Les juridictions du travail disposent d’un large pouvoir d’appréciation pour évaluer si un licenciement fondé sur l’âge constitue une discrimination :
- Selon certains, l’âge est un critère protégé et il est proscrit de licencier pour ce motif – tout licenciement pour ce motif est susceptible de constituer une discrimination.
Le Tribunal du travail de Liège a ainsi condamné un employeur au paiement de dommages et intérêts équivalent à 6 mois de rémunération car la mention de l’âge et de l’accès à la retraite sur la lettre de licenciement, sur le certificat de chômage C4 et sur plusieurs communications permettent de présumer l’existence d’une discrimination (Trib. trav. Liège, 7 mars 2025, 23/3649/A).
- D’autres admettent qu’il est possible, dans certains cas, de licencier le ou la travailleur·euse en raison de son âge, si le licenciement répond à un objectif légitime, est proportionné et constitue la solution la plus appropriée en vue d’atteindre cet objectif.
Ainsi, la Cour du travail de Bruxelles a considéré qu’il n’est pas discriminatoire de considérer l’atteinte de l’âge légal de la pension comme un moment opportun pour procéder au licenciement d’un·e travailleur·euse, dès lors que cette mesure est appropriée et nécessaire à la réalisation de l’objectif légitime de promotion de l’emploi des jeunes (C. trav.
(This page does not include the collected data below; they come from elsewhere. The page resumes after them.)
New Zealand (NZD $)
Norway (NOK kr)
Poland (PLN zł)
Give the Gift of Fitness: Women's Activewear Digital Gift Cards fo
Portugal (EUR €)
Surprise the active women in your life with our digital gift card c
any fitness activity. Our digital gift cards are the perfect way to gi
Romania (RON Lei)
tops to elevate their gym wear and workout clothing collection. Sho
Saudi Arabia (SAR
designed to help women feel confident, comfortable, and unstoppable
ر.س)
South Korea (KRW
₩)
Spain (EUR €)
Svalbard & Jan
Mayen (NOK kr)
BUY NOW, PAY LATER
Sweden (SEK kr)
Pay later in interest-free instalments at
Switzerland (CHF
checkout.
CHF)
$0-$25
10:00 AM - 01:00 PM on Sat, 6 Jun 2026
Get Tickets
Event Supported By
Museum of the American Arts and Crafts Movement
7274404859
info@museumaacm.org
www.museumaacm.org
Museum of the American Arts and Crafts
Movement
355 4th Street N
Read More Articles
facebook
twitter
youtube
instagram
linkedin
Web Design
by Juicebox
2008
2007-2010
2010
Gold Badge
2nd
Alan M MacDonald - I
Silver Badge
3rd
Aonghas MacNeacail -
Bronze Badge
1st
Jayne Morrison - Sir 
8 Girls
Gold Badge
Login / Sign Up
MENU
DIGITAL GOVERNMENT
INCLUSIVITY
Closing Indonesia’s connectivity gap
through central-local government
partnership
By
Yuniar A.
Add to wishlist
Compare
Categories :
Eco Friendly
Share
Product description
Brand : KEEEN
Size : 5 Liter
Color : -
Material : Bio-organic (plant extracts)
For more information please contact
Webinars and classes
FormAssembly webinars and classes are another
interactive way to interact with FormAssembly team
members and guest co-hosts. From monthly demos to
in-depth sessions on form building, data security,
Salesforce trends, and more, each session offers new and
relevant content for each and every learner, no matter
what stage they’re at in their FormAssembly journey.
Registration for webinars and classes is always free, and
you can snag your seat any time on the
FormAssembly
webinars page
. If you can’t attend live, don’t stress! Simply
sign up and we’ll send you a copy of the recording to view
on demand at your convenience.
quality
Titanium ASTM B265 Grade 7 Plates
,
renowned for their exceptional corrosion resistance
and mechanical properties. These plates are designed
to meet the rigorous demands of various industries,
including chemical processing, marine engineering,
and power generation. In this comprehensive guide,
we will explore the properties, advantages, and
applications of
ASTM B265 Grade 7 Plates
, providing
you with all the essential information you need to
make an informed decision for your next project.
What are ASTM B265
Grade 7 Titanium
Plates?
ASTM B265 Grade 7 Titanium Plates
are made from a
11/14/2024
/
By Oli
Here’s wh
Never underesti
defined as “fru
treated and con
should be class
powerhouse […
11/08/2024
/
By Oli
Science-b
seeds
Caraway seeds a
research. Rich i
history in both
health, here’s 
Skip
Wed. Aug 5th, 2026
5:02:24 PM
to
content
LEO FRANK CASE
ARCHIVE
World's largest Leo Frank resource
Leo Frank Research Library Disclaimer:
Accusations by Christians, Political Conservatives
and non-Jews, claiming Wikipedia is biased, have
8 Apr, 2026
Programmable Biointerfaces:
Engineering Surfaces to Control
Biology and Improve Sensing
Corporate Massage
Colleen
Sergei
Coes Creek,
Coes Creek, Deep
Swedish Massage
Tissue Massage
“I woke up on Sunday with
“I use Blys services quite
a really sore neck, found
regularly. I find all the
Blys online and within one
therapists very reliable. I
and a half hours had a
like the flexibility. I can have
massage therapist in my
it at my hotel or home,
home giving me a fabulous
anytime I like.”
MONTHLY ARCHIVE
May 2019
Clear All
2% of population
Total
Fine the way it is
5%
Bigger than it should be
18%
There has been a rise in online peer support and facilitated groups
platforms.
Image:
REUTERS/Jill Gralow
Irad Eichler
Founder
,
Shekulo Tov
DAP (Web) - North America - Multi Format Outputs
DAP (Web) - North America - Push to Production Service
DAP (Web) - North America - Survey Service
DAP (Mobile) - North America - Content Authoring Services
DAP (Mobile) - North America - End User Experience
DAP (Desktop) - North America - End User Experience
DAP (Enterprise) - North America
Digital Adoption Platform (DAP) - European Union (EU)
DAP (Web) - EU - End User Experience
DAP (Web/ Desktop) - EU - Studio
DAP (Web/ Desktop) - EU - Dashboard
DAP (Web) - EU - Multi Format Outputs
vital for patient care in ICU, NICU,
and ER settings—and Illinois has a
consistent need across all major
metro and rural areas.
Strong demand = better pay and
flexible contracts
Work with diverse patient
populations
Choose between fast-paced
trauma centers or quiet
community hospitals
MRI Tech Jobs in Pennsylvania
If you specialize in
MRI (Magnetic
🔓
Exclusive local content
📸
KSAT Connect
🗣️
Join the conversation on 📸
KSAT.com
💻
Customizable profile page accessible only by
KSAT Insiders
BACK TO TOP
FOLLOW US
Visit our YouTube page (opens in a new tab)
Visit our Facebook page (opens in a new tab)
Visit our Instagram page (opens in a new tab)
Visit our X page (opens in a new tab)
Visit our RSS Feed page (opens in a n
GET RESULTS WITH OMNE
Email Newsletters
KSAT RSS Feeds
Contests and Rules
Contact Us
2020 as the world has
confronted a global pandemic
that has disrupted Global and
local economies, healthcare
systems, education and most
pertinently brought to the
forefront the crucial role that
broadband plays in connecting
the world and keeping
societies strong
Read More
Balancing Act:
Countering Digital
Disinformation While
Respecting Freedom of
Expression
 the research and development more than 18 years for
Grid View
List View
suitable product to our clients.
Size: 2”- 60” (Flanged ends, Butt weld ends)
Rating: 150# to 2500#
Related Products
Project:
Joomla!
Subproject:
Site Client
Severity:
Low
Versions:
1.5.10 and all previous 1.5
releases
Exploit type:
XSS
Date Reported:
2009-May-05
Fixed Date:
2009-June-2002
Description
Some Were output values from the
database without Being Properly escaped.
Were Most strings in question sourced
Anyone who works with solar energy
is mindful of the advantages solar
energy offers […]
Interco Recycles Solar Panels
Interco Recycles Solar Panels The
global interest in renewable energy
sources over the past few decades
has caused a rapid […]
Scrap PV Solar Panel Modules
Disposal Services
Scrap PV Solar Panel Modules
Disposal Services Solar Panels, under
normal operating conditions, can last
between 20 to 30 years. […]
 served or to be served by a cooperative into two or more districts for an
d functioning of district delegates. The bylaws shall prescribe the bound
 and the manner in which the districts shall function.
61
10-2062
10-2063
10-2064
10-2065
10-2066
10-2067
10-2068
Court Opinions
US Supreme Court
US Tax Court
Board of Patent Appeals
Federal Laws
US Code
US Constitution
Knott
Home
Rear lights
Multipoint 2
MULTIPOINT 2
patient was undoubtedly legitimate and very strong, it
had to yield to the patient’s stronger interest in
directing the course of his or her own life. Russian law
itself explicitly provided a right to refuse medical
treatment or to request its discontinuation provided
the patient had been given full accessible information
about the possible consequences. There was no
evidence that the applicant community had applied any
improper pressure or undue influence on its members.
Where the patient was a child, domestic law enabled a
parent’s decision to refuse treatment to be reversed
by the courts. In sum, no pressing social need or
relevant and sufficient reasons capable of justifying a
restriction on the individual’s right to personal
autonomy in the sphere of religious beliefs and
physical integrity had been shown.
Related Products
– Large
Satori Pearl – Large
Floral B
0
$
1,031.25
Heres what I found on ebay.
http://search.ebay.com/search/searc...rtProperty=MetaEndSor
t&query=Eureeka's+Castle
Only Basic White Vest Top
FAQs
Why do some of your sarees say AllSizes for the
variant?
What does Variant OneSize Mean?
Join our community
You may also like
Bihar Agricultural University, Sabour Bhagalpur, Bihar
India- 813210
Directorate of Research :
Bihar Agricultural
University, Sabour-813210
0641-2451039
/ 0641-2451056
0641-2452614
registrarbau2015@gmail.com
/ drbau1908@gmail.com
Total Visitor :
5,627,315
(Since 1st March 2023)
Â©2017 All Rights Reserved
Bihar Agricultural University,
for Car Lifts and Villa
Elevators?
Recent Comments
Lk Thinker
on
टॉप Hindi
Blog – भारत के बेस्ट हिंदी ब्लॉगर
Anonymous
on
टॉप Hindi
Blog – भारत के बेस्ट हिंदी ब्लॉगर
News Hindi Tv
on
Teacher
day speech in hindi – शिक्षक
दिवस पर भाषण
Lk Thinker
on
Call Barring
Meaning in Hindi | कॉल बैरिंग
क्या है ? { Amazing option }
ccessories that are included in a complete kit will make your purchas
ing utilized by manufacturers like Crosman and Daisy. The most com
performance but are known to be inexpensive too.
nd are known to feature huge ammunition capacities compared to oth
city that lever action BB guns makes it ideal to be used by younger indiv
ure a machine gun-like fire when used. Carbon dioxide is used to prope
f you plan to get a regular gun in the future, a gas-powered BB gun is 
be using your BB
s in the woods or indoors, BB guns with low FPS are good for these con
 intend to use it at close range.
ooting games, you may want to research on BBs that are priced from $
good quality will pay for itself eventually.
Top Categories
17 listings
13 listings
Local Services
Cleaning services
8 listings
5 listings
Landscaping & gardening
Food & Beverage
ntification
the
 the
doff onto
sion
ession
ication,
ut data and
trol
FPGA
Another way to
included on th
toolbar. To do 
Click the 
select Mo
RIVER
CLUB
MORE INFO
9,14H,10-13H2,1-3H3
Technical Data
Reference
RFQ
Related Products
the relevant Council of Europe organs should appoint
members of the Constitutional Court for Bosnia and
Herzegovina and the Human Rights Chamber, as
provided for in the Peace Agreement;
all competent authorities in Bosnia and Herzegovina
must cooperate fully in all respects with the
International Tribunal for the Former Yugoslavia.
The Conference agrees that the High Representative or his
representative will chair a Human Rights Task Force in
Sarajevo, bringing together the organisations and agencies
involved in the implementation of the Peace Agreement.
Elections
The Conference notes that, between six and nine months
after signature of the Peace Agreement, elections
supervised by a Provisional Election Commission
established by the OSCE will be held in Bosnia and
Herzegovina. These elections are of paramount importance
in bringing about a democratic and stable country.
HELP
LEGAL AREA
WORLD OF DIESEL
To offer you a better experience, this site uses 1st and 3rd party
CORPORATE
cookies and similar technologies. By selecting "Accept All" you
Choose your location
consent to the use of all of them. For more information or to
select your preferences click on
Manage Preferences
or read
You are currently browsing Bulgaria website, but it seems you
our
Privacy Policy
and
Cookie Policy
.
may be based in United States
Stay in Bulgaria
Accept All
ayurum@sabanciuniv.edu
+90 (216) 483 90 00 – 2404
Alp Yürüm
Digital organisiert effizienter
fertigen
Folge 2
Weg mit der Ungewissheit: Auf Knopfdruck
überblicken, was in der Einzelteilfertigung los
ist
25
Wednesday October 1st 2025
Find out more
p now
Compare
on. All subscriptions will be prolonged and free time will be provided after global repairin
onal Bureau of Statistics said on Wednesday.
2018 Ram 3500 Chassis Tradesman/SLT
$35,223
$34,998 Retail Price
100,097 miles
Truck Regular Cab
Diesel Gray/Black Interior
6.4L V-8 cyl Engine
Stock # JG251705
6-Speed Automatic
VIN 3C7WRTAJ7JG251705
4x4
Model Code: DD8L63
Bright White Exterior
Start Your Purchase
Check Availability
Bruxelles (ch. nl.), 12 mars 2024, 2022/AB/637).
Quelles sanctions en cas de discrimination ?
Si le juge considère qu’un licenciement est discriminatoire, l’employé·e e travailleur peut obtenir une indemnisation forfaitaire de son préjudice sous la forme de dommages et intérêts équivalant à 26 semaines de rémunération ou correspondant au dommage réel du travailleur ou de la travailleuse, si elle ou il i celui-ci peut (notamment) démontrer l’étendue de celui-ci. Des sanctions pénales peuvent également être prononcées.
Le bon réflexe : la rupture de commun accord
L’âge reste un critère sensible et juridiquement protégé. Pour éviter tout risque de contentieux, l’employeur devra être particulièrement vigilant. Une solution prudente reste la signature d’une convention de rupture du contrat de commun accord, éventuellement assortie d’une indemnité. À défaut, il est recommandé de n’envisager que des licenciements s’appuyant sur des motifs objectifs et étrangers à l’âge.